Only the lines from the one containing "pinky tip: (408, 465)" through the final line of the entries below are wanted, each copied exactly.

(Collection entries)
<<<<

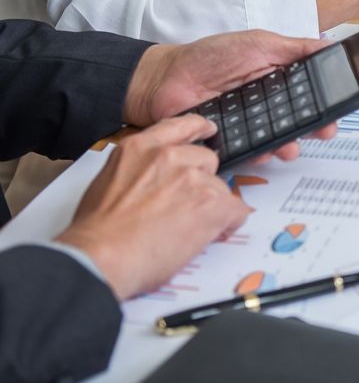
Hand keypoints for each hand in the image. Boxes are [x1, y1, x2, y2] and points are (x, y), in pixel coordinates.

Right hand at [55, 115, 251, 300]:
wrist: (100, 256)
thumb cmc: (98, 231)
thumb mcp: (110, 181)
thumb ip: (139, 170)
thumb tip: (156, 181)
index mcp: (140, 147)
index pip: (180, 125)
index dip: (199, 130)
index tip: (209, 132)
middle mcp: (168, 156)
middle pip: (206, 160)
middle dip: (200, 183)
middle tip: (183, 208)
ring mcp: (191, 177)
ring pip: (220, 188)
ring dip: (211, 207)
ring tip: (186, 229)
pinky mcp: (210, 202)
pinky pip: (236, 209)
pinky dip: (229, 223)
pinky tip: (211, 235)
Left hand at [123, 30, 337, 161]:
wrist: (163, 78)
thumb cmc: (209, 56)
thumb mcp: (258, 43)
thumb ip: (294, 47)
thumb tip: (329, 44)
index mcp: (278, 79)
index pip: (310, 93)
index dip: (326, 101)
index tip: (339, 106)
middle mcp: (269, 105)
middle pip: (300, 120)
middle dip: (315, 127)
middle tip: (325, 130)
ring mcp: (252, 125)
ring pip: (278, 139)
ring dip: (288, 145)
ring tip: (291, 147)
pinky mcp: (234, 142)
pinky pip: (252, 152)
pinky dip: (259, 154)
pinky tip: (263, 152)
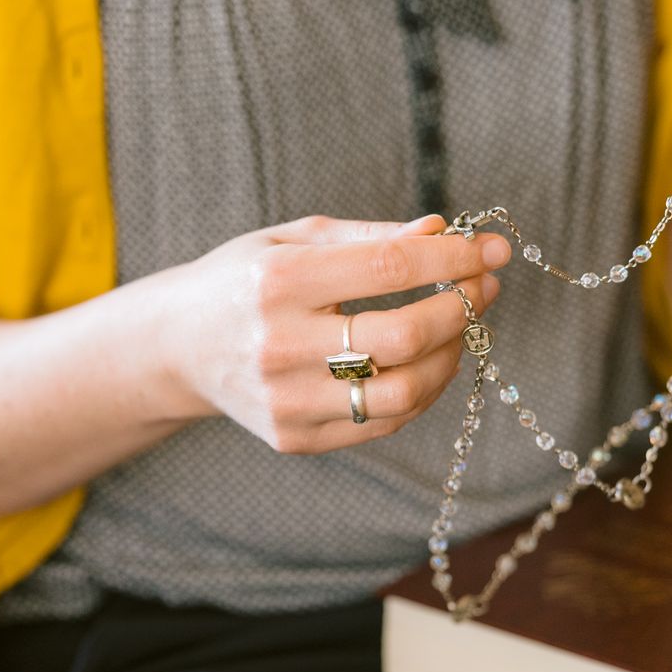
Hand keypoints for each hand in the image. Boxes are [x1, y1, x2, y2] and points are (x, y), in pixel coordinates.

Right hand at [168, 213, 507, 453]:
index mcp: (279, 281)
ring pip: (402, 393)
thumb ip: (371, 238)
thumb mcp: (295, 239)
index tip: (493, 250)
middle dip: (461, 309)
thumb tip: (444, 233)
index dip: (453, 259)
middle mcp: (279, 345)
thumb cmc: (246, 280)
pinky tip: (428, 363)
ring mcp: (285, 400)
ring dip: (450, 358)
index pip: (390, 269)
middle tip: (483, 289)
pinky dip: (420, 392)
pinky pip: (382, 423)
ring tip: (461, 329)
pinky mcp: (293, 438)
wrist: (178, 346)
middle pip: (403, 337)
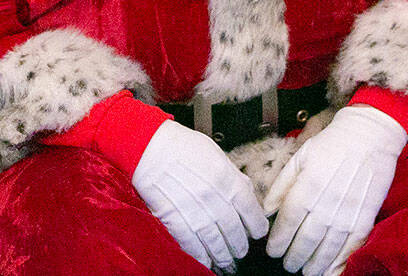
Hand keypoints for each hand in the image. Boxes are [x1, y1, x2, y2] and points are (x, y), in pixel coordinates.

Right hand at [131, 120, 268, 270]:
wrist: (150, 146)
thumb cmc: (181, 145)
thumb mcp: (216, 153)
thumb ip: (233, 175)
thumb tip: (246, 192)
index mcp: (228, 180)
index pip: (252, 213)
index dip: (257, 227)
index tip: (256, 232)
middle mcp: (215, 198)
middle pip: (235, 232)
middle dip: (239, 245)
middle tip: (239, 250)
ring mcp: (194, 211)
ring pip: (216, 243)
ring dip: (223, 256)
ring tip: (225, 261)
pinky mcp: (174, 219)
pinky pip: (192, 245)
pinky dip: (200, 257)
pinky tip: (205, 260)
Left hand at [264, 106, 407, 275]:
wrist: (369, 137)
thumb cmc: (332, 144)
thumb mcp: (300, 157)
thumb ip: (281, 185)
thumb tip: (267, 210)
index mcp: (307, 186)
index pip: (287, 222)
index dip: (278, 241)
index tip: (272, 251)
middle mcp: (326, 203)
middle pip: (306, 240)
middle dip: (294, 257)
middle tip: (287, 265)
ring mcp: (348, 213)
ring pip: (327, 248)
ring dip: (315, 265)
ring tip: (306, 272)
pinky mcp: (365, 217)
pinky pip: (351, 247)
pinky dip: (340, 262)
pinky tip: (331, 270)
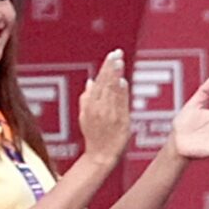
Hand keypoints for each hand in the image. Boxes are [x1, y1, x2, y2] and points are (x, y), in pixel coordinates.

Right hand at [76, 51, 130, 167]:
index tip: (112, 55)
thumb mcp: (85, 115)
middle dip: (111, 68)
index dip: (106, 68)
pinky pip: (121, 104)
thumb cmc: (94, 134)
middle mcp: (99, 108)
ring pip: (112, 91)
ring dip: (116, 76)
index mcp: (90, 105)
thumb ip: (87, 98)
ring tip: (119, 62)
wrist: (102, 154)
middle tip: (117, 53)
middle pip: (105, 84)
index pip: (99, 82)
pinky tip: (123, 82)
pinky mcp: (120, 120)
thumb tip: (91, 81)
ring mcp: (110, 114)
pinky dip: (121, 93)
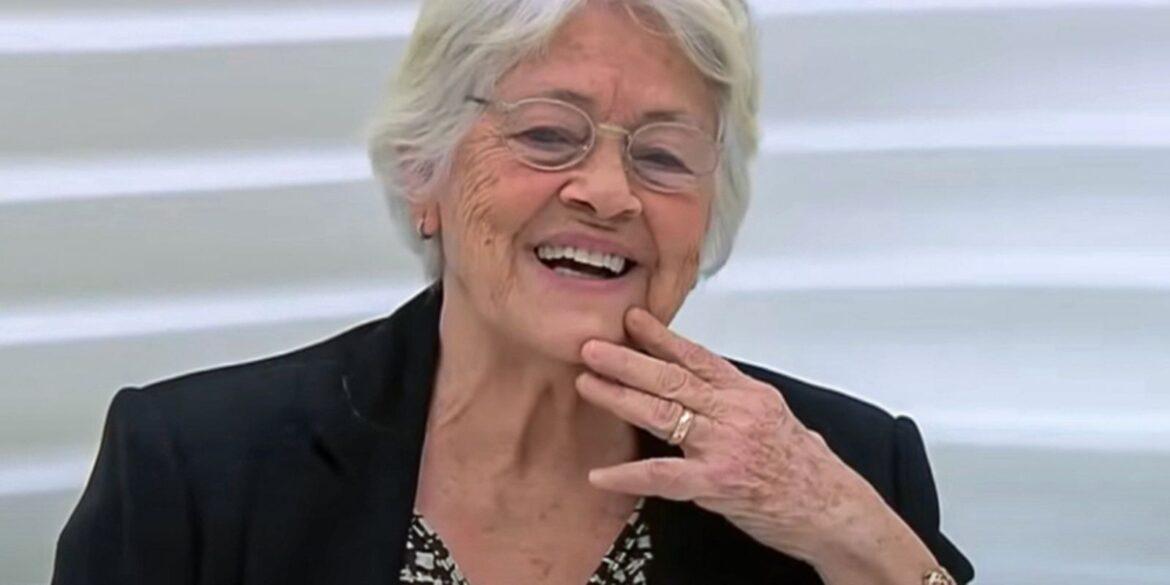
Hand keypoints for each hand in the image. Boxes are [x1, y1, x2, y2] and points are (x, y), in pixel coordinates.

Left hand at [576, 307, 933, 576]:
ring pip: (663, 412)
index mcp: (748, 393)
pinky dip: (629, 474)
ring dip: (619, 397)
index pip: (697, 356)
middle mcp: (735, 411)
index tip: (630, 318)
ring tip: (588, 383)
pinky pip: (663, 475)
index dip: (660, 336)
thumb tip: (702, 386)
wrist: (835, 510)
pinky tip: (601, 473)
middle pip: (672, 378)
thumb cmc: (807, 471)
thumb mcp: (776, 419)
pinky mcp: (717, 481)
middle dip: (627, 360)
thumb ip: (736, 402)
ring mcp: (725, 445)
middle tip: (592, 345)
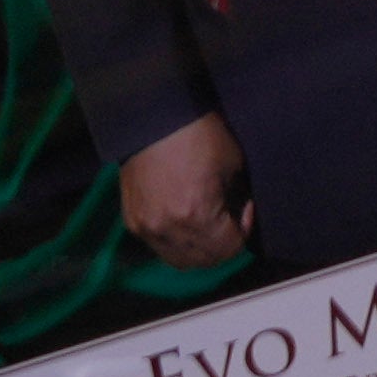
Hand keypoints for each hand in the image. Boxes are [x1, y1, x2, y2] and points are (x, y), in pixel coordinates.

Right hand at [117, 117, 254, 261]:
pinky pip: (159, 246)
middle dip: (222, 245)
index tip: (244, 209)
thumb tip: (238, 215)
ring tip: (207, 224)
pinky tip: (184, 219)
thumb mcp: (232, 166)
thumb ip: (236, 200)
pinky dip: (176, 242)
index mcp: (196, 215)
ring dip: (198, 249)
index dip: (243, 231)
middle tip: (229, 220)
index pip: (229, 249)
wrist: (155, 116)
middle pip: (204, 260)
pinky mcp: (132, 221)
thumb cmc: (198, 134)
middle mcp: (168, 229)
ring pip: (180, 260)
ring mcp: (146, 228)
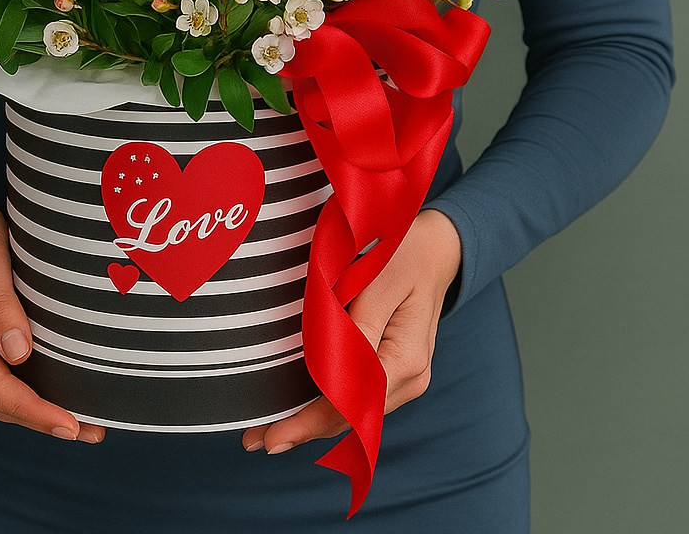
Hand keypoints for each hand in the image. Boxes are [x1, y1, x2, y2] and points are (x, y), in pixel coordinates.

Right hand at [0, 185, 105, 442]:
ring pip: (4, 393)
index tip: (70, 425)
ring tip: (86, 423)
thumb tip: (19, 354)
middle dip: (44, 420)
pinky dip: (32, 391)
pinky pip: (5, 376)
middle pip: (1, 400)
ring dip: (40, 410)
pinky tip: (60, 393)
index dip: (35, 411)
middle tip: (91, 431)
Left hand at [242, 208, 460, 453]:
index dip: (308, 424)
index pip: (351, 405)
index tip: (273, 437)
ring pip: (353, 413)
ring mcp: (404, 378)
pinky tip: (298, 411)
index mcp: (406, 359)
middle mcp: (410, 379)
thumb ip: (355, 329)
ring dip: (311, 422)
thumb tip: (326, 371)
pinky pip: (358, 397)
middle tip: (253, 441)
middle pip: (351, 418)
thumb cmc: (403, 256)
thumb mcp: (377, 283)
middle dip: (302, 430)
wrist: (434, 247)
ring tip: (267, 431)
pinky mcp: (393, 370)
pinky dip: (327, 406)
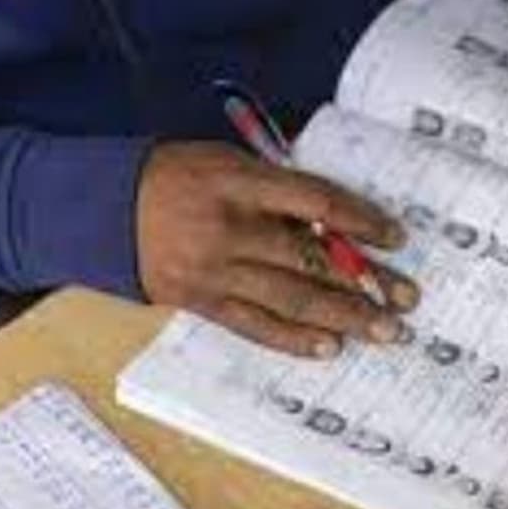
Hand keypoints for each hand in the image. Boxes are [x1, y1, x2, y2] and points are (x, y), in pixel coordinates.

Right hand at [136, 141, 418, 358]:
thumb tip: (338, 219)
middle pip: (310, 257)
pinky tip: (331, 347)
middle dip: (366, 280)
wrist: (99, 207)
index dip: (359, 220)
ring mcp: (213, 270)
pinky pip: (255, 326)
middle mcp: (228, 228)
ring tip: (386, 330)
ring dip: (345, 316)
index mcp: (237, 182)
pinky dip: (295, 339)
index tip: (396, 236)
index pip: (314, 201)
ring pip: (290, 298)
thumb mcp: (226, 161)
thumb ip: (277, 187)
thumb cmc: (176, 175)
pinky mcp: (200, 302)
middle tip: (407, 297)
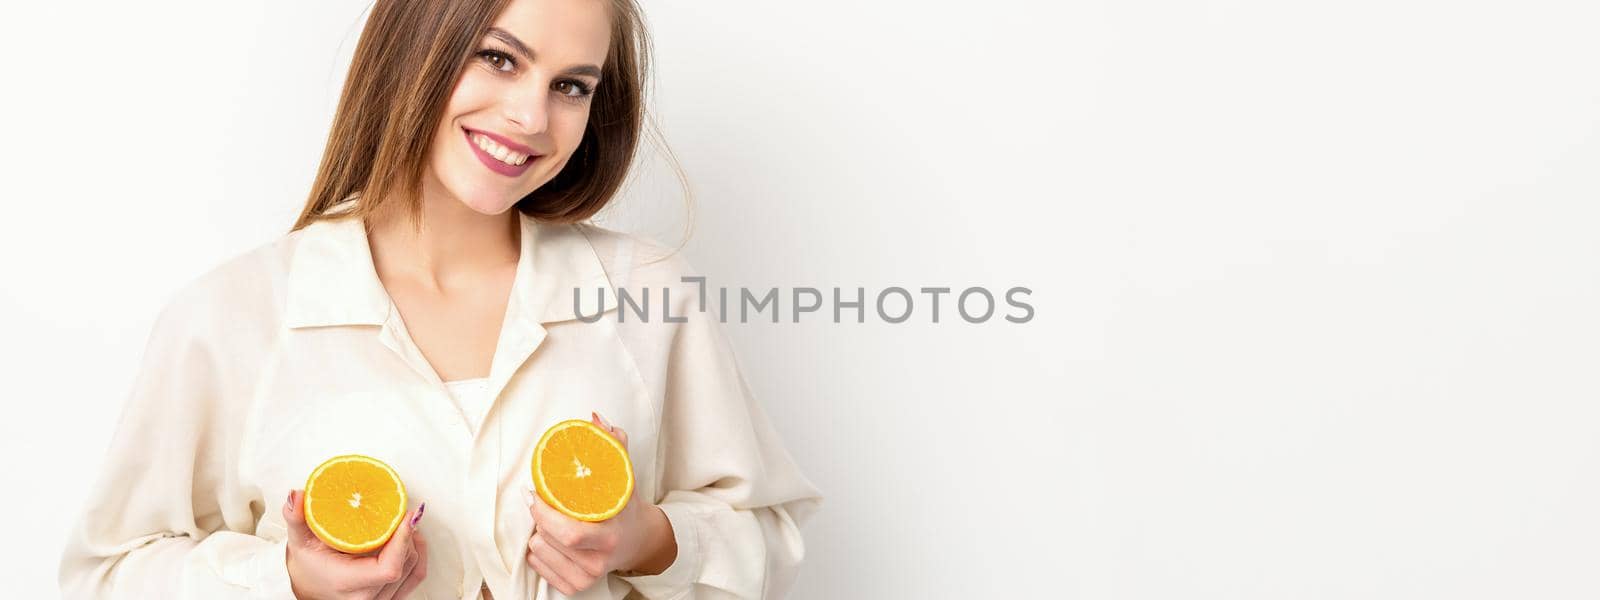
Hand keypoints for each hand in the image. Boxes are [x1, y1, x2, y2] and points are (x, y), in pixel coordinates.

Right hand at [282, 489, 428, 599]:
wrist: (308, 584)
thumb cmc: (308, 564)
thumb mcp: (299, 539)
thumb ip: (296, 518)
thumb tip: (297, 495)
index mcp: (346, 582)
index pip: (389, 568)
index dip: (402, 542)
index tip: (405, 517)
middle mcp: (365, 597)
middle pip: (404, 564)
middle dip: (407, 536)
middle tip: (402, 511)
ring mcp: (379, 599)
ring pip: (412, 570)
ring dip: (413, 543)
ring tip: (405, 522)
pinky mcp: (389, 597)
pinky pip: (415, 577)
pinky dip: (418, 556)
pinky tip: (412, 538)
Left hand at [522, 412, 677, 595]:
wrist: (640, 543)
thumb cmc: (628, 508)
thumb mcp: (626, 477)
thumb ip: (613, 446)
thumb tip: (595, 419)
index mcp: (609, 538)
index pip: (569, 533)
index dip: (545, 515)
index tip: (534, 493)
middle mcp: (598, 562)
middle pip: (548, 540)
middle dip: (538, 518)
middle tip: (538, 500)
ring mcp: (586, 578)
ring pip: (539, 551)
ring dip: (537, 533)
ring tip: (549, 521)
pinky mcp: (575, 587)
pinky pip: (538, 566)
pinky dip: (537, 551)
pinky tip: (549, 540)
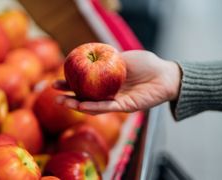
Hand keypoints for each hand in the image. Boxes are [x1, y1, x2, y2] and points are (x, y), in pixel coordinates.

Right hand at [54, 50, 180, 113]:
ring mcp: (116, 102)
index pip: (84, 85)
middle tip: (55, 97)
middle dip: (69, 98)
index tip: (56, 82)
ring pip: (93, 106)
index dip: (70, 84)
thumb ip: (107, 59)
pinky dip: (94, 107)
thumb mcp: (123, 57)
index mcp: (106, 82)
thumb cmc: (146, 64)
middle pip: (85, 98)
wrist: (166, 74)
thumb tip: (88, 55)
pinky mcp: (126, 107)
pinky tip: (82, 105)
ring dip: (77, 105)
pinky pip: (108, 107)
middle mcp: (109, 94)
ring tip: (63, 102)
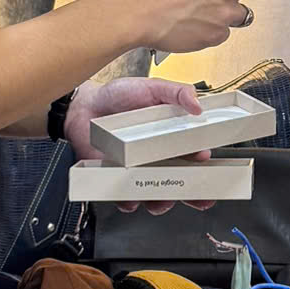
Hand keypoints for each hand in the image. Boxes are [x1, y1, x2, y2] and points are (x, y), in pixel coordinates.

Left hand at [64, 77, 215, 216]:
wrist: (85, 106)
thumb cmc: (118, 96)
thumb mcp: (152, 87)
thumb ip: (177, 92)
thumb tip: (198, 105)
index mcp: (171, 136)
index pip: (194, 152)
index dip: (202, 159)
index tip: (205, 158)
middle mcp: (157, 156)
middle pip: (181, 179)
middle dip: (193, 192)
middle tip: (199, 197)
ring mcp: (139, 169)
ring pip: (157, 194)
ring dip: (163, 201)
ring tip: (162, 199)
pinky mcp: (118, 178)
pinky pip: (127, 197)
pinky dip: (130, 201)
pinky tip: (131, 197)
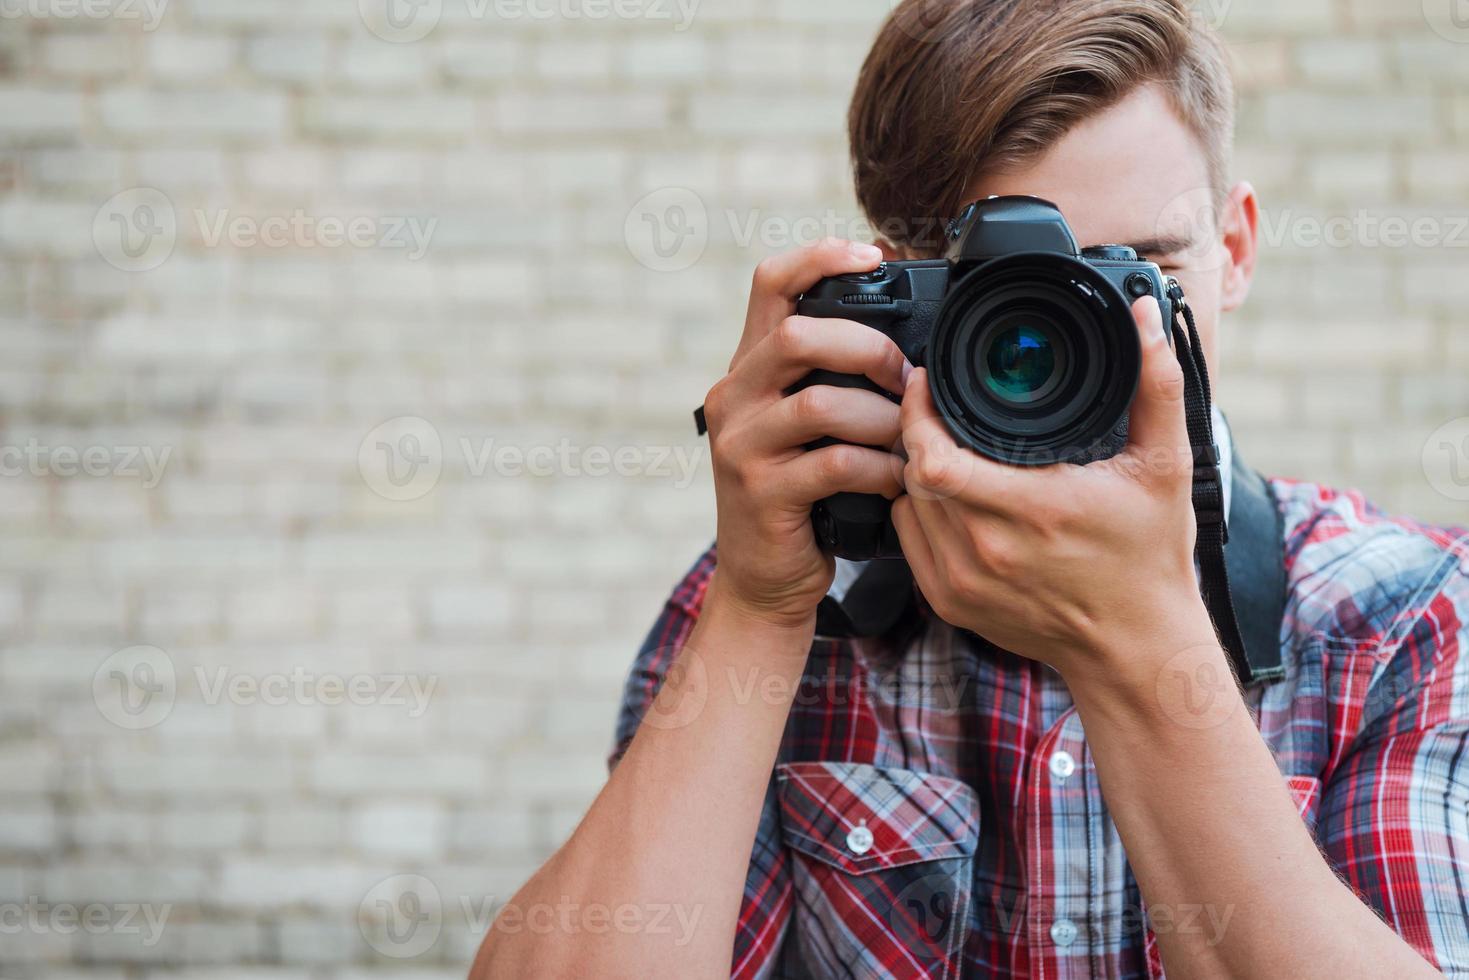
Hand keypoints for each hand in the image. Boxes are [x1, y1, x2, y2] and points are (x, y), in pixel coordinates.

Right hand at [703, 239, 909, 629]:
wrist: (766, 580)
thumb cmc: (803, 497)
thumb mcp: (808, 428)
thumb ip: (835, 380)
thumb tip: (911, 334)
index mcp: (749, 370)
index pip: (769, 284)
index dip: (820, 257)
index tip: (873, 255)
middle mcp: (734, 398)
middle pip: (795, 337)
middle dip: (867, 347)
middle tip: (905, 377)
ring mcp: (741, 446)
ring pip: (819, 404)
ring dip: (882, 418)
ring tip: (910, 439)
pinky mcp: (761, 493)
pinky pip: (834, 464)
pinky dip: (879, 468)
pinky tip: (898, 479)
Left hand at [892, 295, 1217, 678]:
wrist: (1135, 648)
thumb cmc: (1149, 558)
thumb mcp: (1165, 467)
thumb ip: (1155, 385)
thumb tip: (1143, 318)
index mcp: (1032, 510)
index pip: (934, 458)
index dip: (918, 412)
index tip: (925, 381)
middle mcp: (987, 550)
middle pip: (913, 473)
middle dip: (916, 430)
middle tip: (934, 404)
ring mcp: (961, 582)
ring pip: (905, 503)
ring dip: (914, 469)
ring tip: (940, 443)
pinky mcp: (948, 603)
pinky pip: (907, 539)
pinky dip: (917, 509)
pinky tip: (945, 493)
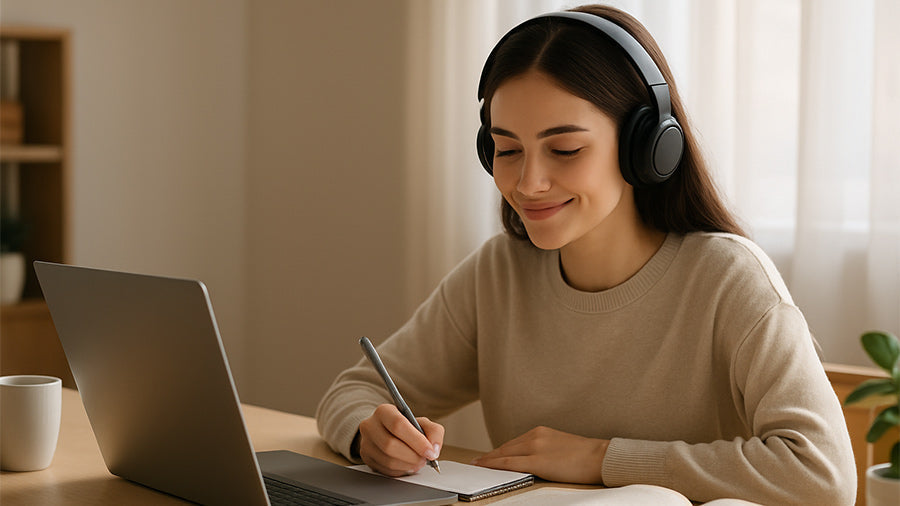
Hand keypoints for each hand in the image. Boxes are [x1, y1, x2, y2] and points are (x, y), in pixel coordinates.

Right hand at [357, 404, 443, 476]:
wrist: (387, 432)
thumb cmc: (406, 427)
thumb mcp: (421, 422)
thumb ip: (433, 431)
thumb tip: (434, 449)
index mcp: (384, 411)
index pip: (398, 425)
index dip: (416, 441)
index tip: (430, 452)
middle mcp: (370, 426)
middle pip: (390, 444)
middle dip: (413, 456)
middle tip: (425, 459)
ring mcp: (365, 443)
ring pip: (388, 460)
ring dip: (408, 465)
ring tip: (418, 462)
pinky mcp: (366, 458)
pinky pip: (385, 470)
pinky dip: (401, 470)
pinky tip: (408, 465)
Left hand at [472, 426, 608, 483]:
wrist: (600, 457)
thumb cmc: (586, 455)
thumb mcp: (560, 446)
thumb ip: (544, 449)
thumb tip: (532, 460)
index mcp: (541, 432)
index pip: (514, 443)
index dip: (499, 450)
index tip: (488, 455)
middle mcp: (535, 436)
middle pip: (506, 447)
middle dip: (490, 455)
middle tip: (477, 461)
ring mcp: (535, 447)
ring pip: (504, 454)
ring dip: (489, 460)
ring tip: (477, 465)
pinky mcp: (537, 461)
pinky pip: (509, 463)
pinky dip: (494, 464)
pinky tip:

>>>>

**Written reply**
pinky tip: (408, 465)
Left hand at [472, 426, 608, 483]:
wrist: (600, 457)
thumb cmc: (586, 455)
thumb mcp: (560, 446)
thumb ip: (544, 449)
thumb tip: (532, 460)
index mcp: (541, 432)
index pip: (514, 443)
index dip: (499, 450)
index tip: (488, 455)
middle mcp: (535, 436)
middle pip: (506, 447)
middle dip: (490, 455)
middle tip: (477, 461)
ring mcp: (535, 447)
ring pip: (504, 454)
ring dip: (489, 460)
ring tip: (477, 465)
pinky mcp: (537, 461)
pinky pip: (509, 463)
pinky dip: (494, 464)
pinky tip:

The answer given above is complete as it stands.